Recently, Sony (NYSE:SONY) took another step forward with virtual reality when it announced that Sony Pictures has partnered with Reality One to develop and publish virtual reality (VR) content that will be an expansion of Sony's films, as well as original stand-alone content.
This adds to Sony's current virtual reality focus coming from its new VR headset that will go on sale next month, as well as its newly announced, higher-spec PlayStation 4 Pro, which handles VR content even better than the original PS4.
Content is still king
The new partnership with Reality One isn't all that surprising of a move for the company. Sony is, of course, known for its hardware, but the rise of virtual reality also depends on quality content becoming widely available. By teaming up with Reality One (which co-produced and co-published the VR film Gnomes and Goblins, directed by Jon Favreau), Sony will be able to tackle this challenge head on.
This isn't the first time Sony has recognized that it needs to help develop VR content if its forays into this market are to succeed. The company has partnered with more than 230 developers to create 50 VR titles for its PS4 console and its upcoming VR headset by the end of the year.
That's particularly notable, because Sony has already sold more than 40 million PS4 consoles (and will likely sell more with its new PS4 Pro release). Those consoles are compatible with Sony's mid-priced $399 VR headset. And pairing a relatively inexpensive VR headset with millions of compatible consoles and hundreds of content developers is a recipe for success.
All of this means that by the end of this year, Sony will have two versions of its console that are compatible with VR titles; it will have launched its own headset; and it will have built out a substantial library of games and films. In short, Sony is quickly becoming a formidable player in this space.
Why Sony is smart to pursue virtual reality
The virtual reality market is poised for substantial growth over the next few years -- there will be an estimated 171 million active VR users in 2018, according to Touchstone Research, and the overall virtual reality market will be worth $70 billion by 2020, according to TrendForce. Sony's early pursuits in both hardware and content right now could bring big gains over the coming years.
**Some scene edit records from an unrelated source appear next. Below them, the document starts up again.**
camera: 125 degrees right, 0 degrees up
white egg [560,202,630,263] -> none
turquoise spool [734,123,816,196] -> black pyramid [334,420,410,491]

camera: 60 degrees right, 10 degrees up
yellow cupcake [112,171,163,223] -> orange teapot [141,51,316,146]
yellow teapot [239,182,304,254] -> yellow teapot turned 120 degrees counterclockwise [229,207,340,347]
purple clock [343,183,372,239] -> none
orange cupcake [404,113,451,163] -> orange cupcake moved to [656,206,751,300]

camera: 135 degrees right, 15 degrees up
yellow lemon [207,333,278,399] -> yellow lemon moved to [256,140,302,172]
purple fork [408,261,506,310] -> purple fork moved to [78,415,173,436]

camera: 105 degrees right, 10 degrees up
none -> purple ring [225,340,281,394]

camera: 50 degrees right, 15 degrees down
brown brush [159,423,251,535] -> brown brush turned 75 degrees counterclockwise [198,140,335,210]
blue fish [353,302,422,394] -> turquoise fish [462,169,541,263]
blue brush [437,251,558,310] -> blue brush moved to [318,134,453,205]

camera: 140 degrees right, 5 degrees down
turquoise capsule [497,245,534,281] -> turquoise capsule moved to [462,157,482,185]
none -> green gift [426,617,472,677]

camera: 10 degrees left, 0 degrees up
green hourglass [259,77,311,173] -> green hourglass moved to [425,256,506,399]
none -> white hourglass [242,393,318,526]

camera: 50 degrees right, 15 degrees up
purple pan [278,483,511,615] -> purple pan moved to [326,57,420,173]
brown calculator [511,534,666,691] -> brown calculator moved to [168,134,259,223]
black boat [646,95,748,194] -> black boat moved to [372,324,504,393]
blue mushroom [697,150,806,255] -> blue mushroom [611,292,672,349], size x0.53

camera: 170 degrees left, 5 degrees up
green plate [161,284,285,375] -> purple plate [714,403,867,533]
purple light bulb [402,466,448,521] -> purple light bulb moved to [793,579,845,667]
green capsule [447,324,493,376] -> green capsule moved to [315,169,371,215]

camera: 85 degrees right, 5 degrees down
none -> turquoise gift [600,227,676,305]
In the company's corporate strategy meeting over the summer, Sony said that VR is an industry where the company "believes it can leverage its technological strengths in areas such as digital imaging, content acquisition and production, as well as its entertainment assets." Sony went on to say it plans to engage in VR across its entire Sony Group business and is "considering the possibility of cultivating it as a new business domain."
That focus is becoming clear in the company's gaming segment already, and now in Sony Pictures as well. If the future VR market ends up coming close to current projections, then Sony will have timed its VR moves very well.